Mountain in Saxony, Germany

Hochstein (also known as Sibyllenstein) is a small, forested mountain in the district of Bautzen in Saxony, southeastern Germany. With an elevation of about 449 m, it is described as the highest summit of the North-West Lusatian hill country (Nordwestlausitzer Hügelland).

The mountain lies east of Pulsnitz and near the town of Elstra.

== Geography ==
Hochstein forms a prominent wooded summit within the gently rolling uplands of West Lusatia. The surrounding relief is characterised by a dense pattern of short valleys and ridges typical of the West Lusatian hill country.

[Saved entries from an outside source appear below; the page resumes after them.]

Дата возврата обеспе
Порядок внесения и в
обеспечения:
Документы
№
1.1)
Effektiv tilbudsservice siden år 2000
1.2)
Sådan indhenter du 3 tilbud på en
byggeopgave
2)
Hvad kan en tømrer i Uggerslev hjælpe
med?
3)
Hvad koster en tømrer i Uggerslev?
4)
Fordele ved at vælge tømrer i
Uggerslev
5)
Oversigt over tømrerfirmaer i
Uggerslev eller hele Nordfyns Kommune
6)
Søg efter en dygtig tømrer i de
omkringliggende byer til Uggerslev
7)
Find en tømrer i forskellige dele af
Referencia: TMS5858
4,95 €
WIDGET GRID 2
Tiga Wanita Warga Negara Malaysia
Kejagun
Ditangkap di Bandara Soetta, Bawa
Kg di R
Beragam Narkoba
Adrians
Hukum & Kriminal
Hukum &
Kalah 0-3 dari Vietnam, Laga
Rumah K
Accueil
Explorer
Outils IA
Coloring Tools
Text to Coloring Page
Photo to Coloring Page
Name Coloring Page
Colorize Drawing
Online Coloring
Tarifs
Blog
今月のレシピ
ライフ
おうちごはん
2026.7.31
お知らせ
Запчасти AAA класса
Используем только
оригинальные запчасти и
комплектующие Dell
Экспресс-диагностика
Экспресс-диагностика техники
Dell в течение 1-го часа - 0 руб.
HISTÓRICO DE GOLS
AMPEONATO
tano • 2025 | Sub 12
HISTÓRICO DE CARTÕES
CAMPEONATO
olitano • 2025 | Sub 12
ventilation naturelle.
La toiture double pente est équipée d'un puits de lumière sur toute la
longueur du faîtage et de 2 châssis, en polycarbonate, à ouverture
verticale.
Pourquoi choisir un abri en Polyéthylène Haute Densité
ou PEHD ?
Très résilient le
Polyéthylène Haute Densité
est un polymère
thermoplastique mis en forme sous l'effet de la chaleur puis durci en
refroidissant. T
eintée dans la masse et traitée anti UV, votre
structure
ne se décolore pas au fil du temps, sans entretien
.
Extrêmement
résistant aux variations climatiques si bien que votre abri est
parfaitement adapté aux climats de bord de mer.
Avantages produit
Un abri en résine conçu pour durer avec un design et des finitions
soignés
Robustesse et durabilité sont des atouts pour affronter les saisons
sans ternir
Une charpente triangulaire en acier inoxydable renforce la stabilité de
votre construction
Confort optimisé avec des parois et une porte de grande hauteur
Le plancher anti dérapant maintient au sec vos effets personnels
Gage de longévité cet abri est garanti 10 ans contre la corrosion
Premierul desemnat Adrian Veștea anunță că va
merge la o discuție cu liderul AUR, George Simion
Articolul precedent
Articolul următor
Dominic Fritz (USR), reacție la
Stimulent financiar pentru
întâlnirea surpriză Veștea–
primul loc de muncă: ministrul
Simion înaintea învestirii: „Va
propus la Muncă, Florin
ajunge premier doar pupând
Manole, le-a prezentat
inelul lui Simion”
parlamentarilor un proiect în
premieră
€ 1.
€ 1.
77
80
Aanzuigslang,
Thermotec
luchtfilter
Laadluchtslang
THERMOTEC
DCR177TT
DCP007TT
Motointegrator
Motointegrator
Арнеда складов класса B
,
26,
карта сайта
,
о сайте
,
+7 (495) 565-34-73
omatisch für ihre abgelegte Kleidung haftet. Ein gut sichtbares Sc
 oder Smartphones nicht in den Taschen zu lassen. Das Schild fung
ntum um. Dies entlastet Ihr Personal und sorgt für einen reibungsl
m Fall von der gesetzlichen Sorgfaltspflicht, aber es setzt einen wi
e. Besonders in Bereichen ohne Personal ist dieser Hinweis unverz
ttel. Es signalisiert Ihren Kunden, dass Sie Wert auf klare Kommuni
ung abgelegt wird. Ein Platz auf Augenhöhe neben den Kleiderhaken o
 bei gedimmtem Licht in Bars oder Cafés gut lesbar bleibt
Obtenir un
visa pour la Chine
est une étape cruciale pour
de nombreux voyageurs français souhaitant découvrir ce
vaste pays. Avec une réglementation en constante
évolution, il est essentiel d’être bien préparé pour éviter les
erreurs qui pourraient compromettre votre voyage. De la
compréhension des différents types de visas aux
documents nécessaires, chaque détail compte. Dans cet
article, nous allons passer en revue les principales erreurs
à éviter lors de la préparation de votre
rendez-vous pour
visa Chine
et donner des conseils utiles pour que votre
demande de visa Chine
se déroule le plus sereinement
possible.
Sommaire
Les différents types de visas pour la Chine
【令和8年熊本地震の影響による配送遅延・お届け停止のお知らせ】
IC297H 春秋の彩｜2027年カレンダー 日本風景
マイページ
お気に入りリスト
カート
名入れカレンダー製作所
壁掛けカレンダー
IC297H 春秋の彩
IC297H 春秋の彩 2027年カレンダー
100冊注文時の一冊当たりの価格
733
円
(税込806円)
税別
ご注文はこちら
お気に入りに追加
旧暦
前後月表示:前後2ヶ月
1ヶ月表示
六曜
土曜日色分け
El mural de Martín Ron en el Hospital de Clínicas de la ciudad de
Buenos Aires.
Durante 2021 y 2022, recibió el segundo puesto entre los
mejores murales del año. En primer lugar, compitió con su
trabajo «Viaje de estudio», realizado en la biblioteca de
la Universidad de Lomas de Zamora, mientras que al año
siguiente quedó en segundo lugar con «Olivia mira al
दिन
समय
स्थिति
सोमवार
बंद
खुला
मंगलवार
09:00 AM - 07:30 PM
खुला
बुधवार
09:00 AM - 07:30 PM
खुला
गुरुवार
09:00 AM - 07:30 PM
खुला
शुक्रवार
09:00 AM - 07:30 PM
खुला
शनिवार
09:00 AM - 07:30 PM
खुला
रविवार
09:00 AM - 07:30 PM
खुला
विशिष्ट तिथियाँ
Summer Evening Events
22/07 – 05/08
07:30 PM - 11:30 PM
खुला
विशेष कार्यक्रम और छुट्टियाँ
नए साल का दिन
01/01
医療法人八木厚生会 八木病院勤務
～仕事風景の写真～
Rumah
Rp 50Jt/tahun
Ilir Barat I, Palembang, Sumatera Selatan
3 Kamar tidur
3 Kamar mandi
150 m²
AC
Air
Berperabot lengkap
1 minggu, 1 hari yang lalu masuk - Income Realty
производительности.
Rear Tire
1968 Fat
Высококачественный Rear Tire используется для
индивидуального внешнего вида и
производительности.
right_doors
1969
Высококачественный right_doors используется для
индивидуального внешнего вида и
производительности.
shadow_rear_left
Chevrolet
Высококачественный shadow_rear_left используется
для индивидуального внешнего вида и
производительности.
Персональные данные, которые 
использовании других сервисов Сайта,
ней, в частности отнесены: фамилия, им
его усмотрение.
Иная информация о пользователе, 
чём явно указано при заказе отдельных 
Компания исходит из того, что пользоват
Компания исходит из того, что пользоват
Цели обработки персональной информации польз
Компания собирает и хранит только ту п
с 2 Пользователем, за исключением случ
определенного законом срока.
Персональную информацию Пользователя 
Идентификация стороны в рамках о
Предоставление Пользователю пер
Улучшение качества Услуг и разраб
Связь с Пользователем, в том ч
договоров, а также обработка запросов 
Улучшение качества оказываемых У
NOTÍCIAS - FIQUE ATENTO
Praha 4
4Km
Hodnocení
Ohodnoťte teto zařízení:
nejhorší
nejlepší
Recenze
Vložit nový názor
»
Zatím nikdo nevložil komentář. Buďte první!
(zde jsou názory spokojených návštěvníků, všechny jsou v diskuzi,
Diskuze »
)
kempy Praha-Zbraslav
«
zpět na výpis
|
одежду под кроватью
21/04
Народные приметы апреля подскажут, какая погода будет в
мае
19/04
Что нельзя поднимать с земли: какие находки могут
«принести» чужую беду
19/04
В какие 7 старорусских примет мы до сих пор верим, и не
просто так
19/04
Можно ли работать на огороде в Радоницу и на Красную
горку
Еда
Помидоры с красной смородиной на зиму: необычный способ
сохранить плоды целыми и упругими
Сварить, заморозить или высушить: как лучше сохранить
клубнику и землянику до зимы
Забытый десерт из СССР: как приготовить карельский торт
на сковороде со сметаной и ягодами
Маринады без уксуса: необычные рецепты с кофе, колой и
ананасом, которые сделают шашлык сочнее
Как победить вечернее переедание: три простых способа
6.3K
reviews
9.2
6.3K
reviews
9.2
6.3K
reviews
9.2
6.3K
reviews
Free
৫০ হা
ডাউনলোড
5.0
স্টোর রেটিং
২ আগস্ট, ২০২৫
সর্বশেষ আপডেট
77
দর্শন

The summit area includes exposed rock formations; the traditional name Sibyllenstein is associated with these outcrops and local tradition.

== Geology ==
The wider region belongs to the Lusatian basement and is characterised by intrusive rocks, including varieties of granodiorite documented for eastern Saxony. A major geological structure of eastern Saxony is the Lusatian thrust (Lausitzer Überschiebung), separating the Lusatian crystalline complex from younger sedimentary units of the Cretaceous basin to the south and west.

== Hydrology ==
The Black Elster river rises on the Hochstein above the locality of Kindisch in the Upper Lusatia region.

== Access ==
Hochstein is a local hiking destination. Marked walking routes connect the summit area with nearby villages and points of interest in the West Lusatian landscape protection area.

== Cultural notes ==
Early 20th-century regional literature describes the Hochstein/Sibyllenstein as a notable viewpoint and records local traditions connected with the summit rocks.